The new oil reserves, estimated to contain billions of barrels of the black gold, were found in an area with a 1,150 feet thick strata, about 10 times larger than the global average, but the specific quantity or quality of the oil will not be known until drilling starts, according to the Daily Mail.

Syria now has renewed motivation to forcefully take the area back from Israel and is expected to contest Israel's claim to the oil. With Russia, Iran and possibly even China backing Syria, some fear things could get ugly, especially with the ongoing civil war taking place just across the border in Syria, where Russia has already established a military presence, reported Fox News.

Israel now faces the logistical, monetary and security challenges of protecting the future oil fields so close to the war zone, and the country is not likely to willingly relinquish control anytime soon. Israel currently consumes 270,000 barrels of oil a day and imports up to three quarters of its oil from the semi-autonomous region of Kurdistan, in northern Iraq, according to RT. The new discovery could make Israel energy-independent and, at the same time, provide a rich source of revenue.

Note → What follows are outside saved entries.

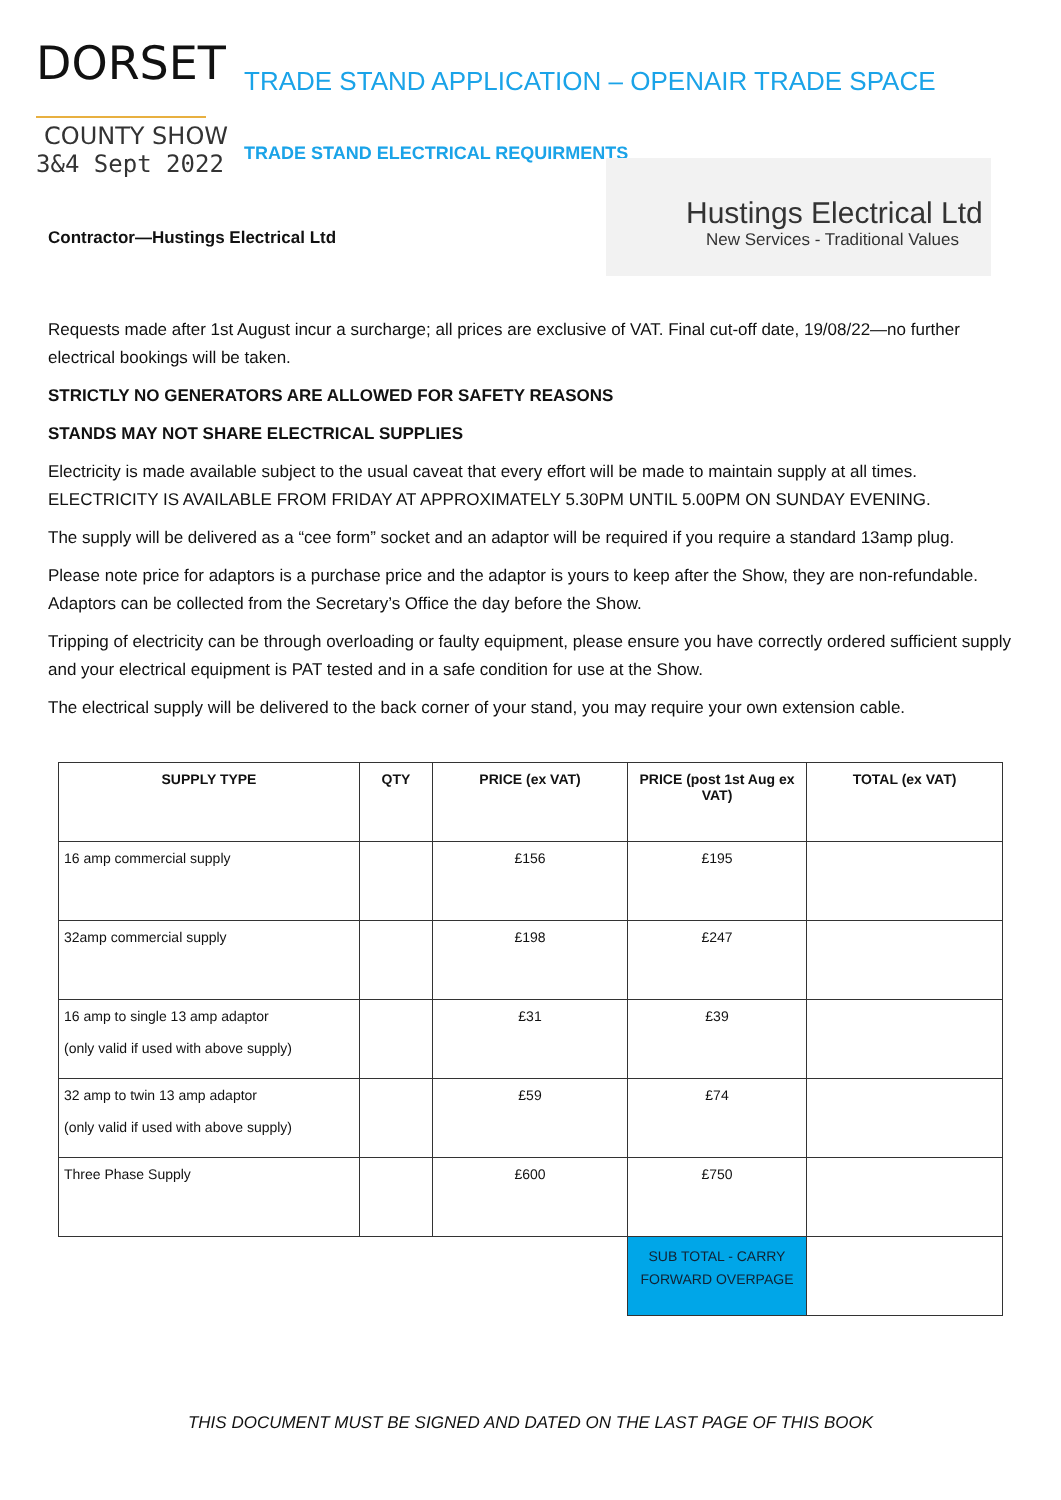DORSET
COUNTY SHOW
3&4 Sept 2022
TRADE STAND APPLICATION – OPENAIR TRADE SPACE
TRADE STAND ELECTRICAL REQUIRMENTS
Contractor—Hustings Electrical Ltd
Hustings Electrical Ltd
New Services - Traditional Values
Requests made after 1st August incur a surcharge; all prices are exclusive of VAT. Final cut-off date, 19/08/22—no further electrical bookings will be taken.
STRICTLY NO GENERATORS ARE ALLOWED FOR SAFETY REASONS
STANDS MAY NOT SHARE ELECTRICAL SUPPLIES
Electricity is made available subject to the usual caveat that every effort will be made to maintain supply at all times. ELECTRICITY IS AVAILABLE FROM FRIDAY AT APPROXIMATELY 5.30PM UNTIL 5.00PM ON SUNDAY EVENING.
The supply will be delivered as a “cee form” socket and an adaptor will be required if you require a standard 13amp plug.
Please note price for adaptors is a purchase price and the adaptor is yours to keep after the Show, they are non-refundable. Adaptors can be collected from the Secretary’s Office the day before the Show.
Tripping of electricity can be through overloading or faulty equipment, please ensure you have correctly ordered sufficient supply and your electrical equipment is PAT tested and in a safe condition for use at the Show.
The electrical supply will be delivered to the back corner of your stand, you may require your own extension cable.
| SUPPLY TYPE | QTY | PRICE (ex VAT) | PRICE (post 1st Aug ex VAT) | TOTAL (ex VAT) |
| --- | --- | --- | --- | --- |
| 16 amp commercial supply | | £156 | £195 | |
| 32amp commercial supply | | £198 | £247 | |
| 16 amp to single 13 amp adaptor (only valid if used with above supply) | | £31 | £39 | |
| 32 amp to twin 13 amp adaptor (only valid if used with above supply) | | £59 | £74 | |
| Three Phase Supply | | £600 | £750 | |
| | | | SUB TOTAL - CARRY FORWARD OVERPAGE | |
THIS DOCUMENT MUST BE SIGNED AND DATED ON THE LAST PAGE OF THIS BOOK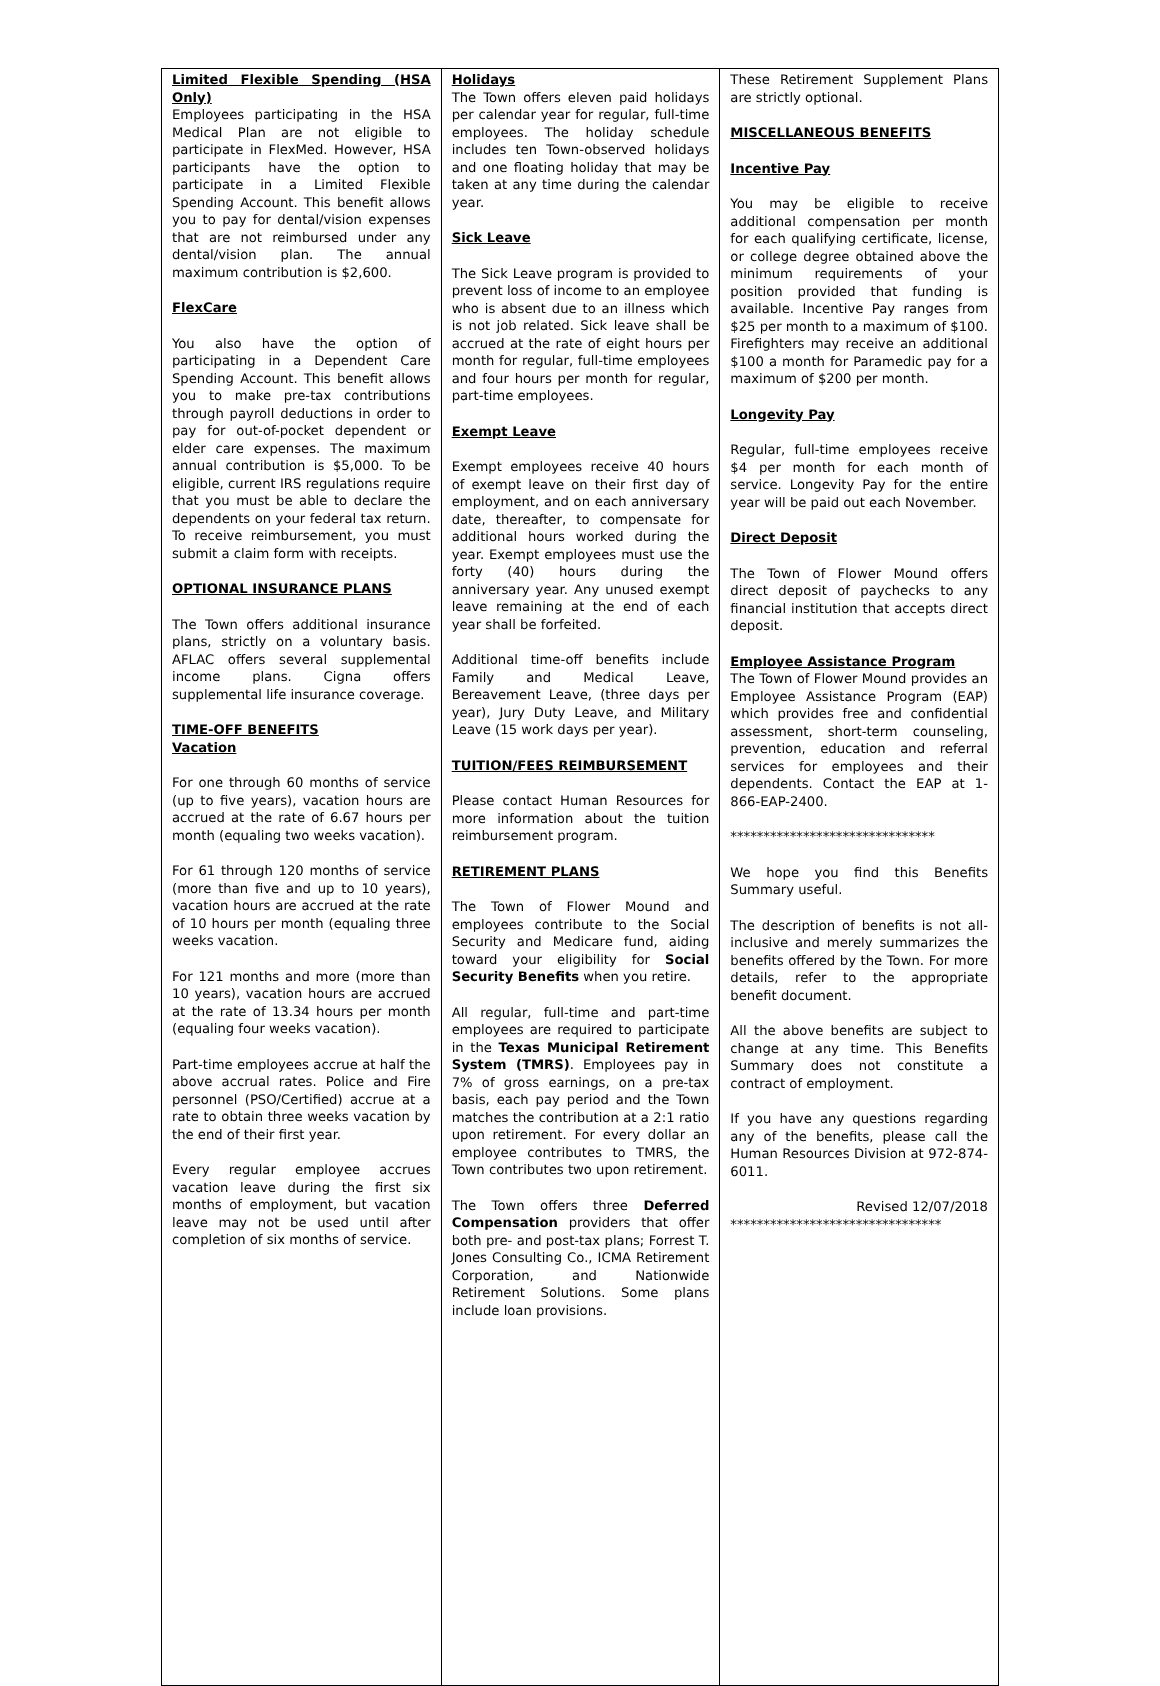Limited Flexible Spending (HSA Only)
Employees participating in the HSA Medical Plan are not eligible to participate in FlexMed. However, HSA participants have the option to participate in a Limited Flexible Spending Account. This benefit allows you to pay for dental/vision expenses that are not reimbursed under any dental/vision plan. The annual maximum contribution is $2,600.
FlexCare
You also have the option of participating in a Dependent Care Spending Account. This benefit allows you to make pre-tax contributions through payroll deductions in order to pay for out-of-pocket dependent or elder care expenses. The maximum annual contribution is $5,000. To be eligible, current IRS regulations require that you must be able to declare the dependents on your federal tax return. To receive reimbursement, you must submit a claim form with receipts.
OPTIONAL INSURANCE PLANS
The Town offers additional insurance plans, strictly on a voluntary basis. AFLAC offers several supplemental income plans. Cigna offers supplemental life insurance coverage.
TIME-OFF BENEFITS
Vacation
For one through 60 months of service (up to five years), vacation hours are accrued at the rate of 6.67 hours per month (equaling two weeks vacation).
For 61 through 120 months of service (more than five and up to 10 years), vacation hours are accrued at the rate of 10 hours per month (equaling three weeks vacation.
For 121 months and more (more than 10 years), vacation hours are accrued at the rate of 13.34 hours per month (equaling four weeks vacation).
Part-time employees accrue at half the above accrual rates. Police and Fire personnel (PSO/Certified) accrue at a rate to obtain three weeks vacation by the end of their first year.
Every regular employee accrues vacation leave during the first six months of employment, but vacation leave may not be used until after completion of six months of service.
Holidays
The Town offers eleven paid holidays per calendar year for regular, full-time employees. The holiday schedule includes ten Town-observed holidays and one floating holiday that may be taken at any time during the calendar year.
Sick Leave
The Sick Leave program is provided to prevent loss of income to an employee who is absent due to an illness which is not job related. Sick leave shall be accrued at the rate of eight hours per month for regular, full-time employees and four hours per month for regular, part-time employees.
Exempt Leave
Exempt employees receive 40 hours of exempt leave on their first day of employment, and on each anniversary date, thereafter, to compensate for additional hours worked during the year. Exempt employees must use the forty (40) hours during the anniversary year. Any unused exempt leave remaining at the end of each year shall be forfeited.
Additional time-off benefits include Family and Medical Leave, Bereavement Leave, (three days per year), Jury Duty Leave, and Military Leave (15 work days per year).
TUITION/FEES REIMBURSEMENT
Please contact Human Resources for more information about the tuition reimbursement program.
RETIREMENT PLANS
The Town of Flower Mound and employees contribute to the Social Security and Medicare fund, aiding toward your eligibility for Social Security Benefits when you retire.
All regular, full-time and part-time employees are required to participate in the Texas Municipal Retirement System (TMRS). Employees pay in 7% of gross earnings, on a pre-tax basis, each pay period and the Town matches the contribution at a 2:1 ratio upon retirement. For every dollar an employee contributes to TMRS, the Town contributes two upon retirement.
The Town offers three Deferred Compensation providers that offer both pre- and post-tax plans; Forrest T. Jones Consulting Co., ICMA Retirement Corporation, and Nationwide Retirement Solutions. Some plans include loan provisions.
These Retirement Supplement Plans are strictly optional.
MISCELLANEOUS BENEFITS
Incentive Pay
You may be eligible to receive additional compensation per month for each qualifying certificate, license, or college degree obtained above the minimum requirements of your position provided that funding is available. Incentive Pay ranges from $25 per month to a maximum of $100. Firefighters may receive an additional $100 a month for Paramedic pay for a maximum of $200 per month.
Longevity Pay
Regular, full-time employees receive $4 per month for each month of service. Longevity Pay for the entire year will be paid out each November.
Direct Deposit
The Town of Flower Mound offers direct deposit of paychecks to any financial institution that accepts direct deposit.
Employee Assistance Program
The Town of Flower Mound provides an Employee Assistance Program (EAP) which provides free and confidential assessment, short-term counseling, prevention, education and referral services for employees and their dependents. Contact the EAP at 1-866-EAP-2400.
*******************************
We hope you find this Benefits Summary useful.
The description of benefits is not all-inclusive and merely summarizes the benefits offered by the Town. For more details, refer to the appropriate benefit document.
All the above benefits are subject to change at any time. This Benefits Summary does not constitute a contract of employment.
If you have any questions regarding any of the benefits, please call the Human Resources Division at 972-874-6011.
Revised 12/07/2018
********************************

And then there are the vital underground water sources in the area, which are Israel's main sources of fresh water.

The main oil site is located close to the town of Katzrin, which sits in the northeast off the shore of the Sea of Galilee.

Afek Oil and Gas, an Israeli subsidiary of the U.S.-based Genie Energy, discovered the oil after it was given the green light to drill in December 2014, but it's not yet clear whether the reserves can be technically or economically produced, according to UPI.

The oil company is reportedly backed by former U.S. Vice President Dick Cheney and media mogul Rupert Murdoch, executive chairman of News Corp and Fox, according to the Daily Mail.